> **About this task**: Output only the lines from the one holding "### CORS and Domain Restrictions" to the end of the data below, please, copied exactly.

[Source data — start]

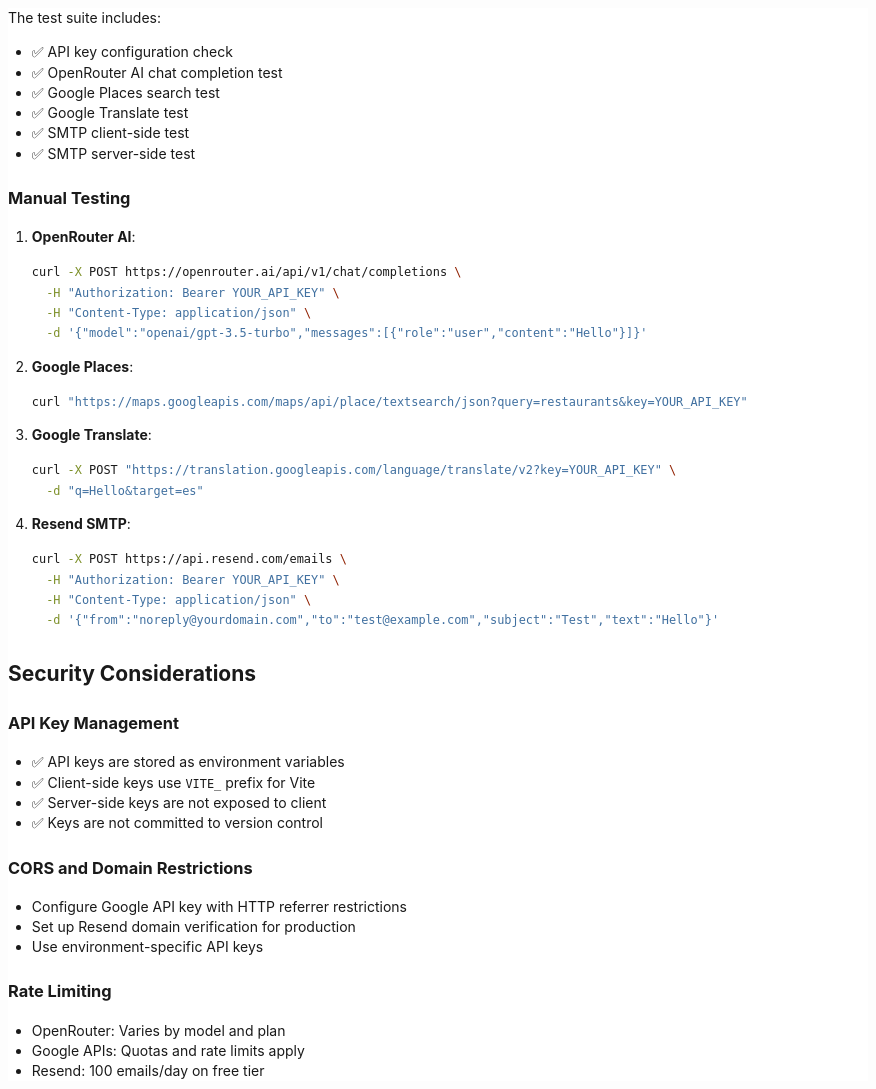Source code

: The test suite includes:
- ✅ API key configuration check
- ✅ OpenRouter AI chat completion test
- ✅ Google Places search test
- ✅ Google Translate test
- ✅ SMTP client-side test
- ✅ SMTP server-side test

### Manual Testing

1. **OpenRouter AI**:
   ```bash
   curl -X POST https://openrouter.ai/api/v1/chat/completions \
     -H "Authorization: Bearer YOUR_API_KEY" \
     -H "Content-Type: application/json" \
     -d '{"model":"openai/gpt-3.5-turbo","messages":[{"role":"user","content":"Hello"}]}'
   ```

2. **Google Places**:
   ```bash
   curl "https://maps.googleapis.com/maps/api/place/textsearch/json?query=restaurants&key=YOUR_API_KEY"
   ```

3. **Google Translate**:
   ```bash
   curl -X POST "https://translation.googleapis.com/language/translate/v2?key=YOUR_API_KEY" \
     -d "q=Hello&target=es"
   ```

4. **Resend SMTP**:
   ```bash
   curl -X POST https://api.resend.com/emails \
     -H "Authorization: Bearer YOUR_API_KEY" \
     -H "Content-Type: application/json" \
     -d '{"from":"noreply@yourdomain.com","to":"test@example.com","subject":"Test","text":"Hello"}'
   ```

## Security Considerations

### API Key Management
- ✅ API keys are stored as environment variables
- ✅ Client-side keys use `VITE_` prefix for Vite
- ✅ Server-side keys are not exposed to client
- ✅ Keys are not committed to version control

### CORS and Domain Restrictions
- Configure Google API key with HTTP referrer restrictions
- Set up Resend domain verification for production
- Use environment-specific API keys

### Rate Limiting
- OpenRouter: Varies by model and plan
- Google APIs: Quotas and rate limits apply
- Resend: 100 emails/day on free tier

[Source data — finish]

> **Reply**:
### CORS and Domain Restrictions
- Configure Google API key with HTTP referrer restrictions
- Set up Resend domain verification for production
- Use environment-specific API keys

### Rate Limiting
- OpenRouter: Varies by model and plan
- Google APIs: Quotas and rate limits apply
- Resend: 100 emails/day on free tier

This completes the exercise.